= A Way You'll Never Be =

Short story by Ernest Hemingway

"A Way You'll Never Be" is a 1933 short story by Ernest Hemingway, published by Charles Scribner in the short story collection Winner Take Nothing. It features the character Nick Adams as he recovers from a traumatic head wound.

==Synopsis==
Nick Adams has been wounded in Italy during World War I and is suffering from shell-shock, or post-traumatic stress syndrome. He is plagued by nightmares, in which he sees the eyes of an Austrian soldier shooting at him, a yellow house, and a river.
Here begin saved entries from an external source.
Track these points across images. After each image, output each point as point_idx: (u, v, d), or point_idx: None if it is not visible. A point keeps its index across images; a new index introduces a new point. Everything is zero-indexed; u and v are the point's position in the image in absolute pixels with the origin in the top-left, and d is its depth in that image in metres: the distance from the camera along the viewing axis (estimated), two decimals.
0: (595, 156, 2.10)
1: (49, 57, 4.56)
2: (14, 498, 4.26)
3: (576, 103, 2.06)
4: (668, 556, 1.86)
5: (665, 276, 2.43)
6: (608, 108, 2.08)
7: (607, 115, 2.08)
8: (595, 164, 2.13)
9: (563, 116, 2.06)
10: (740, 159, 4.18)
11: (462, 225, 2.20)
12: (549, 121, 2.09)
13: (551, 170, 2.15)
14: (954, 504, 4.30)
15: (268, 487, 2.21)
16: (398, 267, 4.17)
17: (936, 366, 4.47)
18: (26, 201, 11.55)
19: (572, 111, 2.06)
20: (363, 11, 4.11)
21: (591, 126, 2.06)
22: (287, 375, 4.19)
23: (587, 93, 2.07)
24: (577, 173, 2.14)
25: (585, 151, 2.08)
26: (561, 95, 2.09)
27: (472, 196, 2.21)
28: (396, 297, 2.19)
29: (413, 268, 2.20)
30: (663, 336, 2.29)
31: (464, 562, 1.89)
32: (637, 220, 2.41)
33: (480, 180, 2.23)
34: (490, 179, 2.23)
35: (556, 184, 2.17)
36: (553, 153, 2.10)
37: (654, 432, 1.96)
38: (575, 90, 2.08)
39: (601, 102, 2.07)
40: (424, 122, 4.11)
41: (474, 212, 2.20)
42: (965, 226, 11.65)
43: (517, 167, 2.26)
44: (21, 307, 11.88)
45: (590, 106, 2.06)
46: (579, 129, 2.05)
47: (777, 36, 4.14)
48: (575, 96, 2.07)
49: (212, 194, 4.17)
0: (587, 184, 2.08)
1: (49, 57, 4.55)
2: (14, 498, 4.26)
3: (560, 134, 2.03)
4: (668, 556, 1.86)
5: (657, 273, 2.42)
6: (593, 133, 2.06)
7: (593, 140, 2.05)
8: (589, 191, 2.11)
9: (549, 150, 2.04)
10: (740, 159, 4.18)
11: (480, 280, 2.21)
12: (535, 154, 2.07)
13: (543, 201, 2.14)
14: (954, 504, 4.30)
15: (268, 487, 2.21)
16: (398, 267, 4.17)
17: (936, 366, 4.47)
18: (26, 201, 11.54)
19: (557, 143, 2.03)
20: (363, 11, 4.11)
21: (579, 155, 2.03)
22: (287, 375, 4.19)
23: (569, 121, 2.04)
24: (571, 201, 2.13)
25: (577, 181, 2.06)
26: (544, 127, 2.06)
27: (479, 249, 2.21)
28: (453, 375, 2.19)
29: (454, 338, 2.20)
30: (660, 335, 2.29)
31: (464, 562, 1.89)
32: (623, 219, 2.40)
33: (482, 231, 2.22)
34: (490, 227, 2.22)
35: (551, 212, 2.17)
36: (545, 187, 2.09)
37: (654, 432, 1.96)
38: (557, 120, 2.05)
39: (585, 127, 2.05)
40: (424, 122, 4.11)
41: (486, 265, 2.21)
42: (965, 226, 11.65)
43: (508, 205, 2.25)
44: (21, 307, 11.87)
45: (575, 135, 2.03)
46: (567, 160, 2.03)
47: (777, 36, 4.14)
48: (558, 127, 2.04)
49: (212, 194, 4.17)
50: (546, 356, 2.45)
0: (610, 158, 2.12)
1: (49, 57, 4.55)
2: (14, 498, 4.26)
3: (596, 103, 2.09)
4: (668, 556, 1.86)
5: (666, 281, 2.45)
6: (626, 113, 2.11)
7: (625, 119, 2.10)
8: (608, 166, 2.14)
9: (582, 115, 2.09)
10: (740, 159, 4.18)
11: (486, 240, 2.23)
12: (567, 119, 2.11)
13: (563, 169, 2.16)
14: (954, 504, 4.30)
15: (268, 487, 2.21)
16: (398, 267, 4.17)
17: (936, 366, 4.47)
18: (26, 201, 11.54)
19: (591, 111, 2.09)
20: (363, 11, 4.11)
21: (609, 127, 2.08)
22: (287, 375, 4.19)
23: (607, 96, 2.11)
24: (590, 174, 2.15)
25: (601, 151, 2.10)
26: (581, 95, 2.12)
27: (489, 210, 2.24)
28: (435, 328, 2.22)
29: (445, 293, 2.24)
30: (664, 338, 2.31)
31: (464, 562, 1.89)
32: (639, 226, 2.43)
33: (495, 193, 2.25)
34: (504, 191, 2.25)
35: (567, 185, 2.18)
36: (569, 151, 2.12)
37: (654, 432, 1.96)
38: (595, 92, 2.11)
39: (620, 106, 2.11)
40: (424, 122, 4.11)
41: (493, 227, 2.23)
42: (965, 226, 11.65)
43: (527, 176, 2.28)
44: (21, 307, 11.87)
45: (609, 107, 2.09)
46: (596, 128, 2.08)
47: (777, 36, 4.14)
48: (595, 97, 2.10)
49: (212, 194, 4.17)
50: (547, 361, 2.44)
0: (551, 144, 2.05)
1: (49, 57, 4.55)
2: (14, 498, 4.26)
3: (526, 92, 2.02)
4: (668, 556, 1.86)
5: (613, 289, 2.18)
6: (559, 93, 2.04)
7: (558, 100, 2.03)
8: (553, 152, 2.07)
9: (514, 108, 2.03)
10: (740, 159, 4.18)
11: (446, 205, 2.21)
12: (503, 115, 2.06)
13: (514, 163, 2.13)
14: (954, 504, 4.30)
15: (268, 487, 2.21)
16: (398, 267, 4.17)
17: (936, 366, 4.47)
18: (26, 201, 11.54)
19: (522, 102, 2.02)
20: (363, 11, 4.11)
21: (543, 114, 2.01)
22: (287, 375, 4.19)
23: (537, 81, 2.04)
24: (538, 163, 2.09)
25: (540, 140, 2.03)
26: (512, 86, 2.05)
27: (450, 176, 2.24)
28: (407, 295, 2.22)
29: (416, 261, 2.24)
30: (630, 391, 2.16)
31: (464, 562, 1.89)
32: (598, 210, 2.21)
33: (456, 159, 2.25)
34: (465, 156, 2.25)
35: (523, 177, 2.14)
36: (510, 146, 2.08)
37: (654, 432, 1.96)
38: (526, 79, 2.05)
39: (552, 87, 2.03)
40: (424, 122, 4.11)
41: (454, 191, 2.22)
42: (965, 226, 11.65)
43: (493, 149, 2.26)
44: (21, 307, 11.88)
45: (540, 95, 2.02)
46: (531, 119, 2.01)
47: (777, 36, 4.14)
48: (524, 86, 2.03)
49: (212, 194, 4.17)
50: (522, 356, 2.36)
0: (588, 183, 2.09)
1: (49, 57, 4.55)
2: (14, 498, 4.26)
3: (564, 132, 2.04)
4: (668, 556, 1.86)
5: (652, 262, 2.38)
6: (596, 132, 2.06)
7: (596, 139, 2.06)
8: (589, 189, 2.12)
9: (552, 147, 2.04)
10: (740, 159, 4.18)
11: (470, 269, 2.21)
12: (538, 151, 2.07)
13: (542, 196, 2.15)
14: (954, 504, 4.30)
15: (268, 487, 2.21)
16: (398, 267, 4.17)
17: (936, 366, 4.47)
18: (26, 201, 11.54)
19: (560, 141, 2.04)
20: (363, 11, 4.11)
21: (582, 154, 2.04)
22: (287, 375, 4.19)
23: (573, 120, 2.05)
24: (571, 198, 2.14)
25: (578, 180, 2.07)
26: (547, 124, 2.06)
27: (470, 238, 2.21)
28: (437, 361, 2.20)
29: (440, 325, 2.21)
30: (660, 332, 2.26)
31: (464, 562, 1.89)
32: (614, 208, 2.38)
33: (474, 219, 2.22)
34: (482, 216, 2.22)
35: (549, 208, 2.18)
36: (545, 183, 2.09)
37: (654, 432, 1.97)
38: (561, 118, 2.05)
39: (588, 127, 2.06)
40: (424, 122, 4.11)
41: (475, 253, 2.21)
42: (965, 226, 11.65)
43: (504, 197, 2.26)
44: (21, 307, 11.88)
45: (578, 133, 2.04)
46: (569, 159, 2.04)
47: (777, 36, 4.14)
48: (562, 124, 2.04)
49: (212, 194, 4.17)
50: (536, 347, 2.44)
Nick's friend, the Italian Captain Paravicini, believes that Nick's head wound should have been trepanned; he worries about Nick's bouts of "craziness." One hot summer day, Nick bicycles from the village of Fornaci to Captain Paravicini's encampment. He sees many bloated corpses and scattered pieces of paper. When Nick reaches camp, an Italian second lieutenant questions Nick's identification papers before Paravicini intervenes and coaxes Nick to lie down and rest before he returns to Fornaci. He shows concern about Nick's mental state. After lying down and dreaming, Nick leaves Paravicini's encampment and goes to find his bike.

== Reception ==
Hemingway listed "A Way You'll Never Be" as one of his seven favorite of his short stories, but the collection Winner Take Nothing received generally negative reviews from contemporary critics and the short story itself was largely ignored. The short story was published in 1933.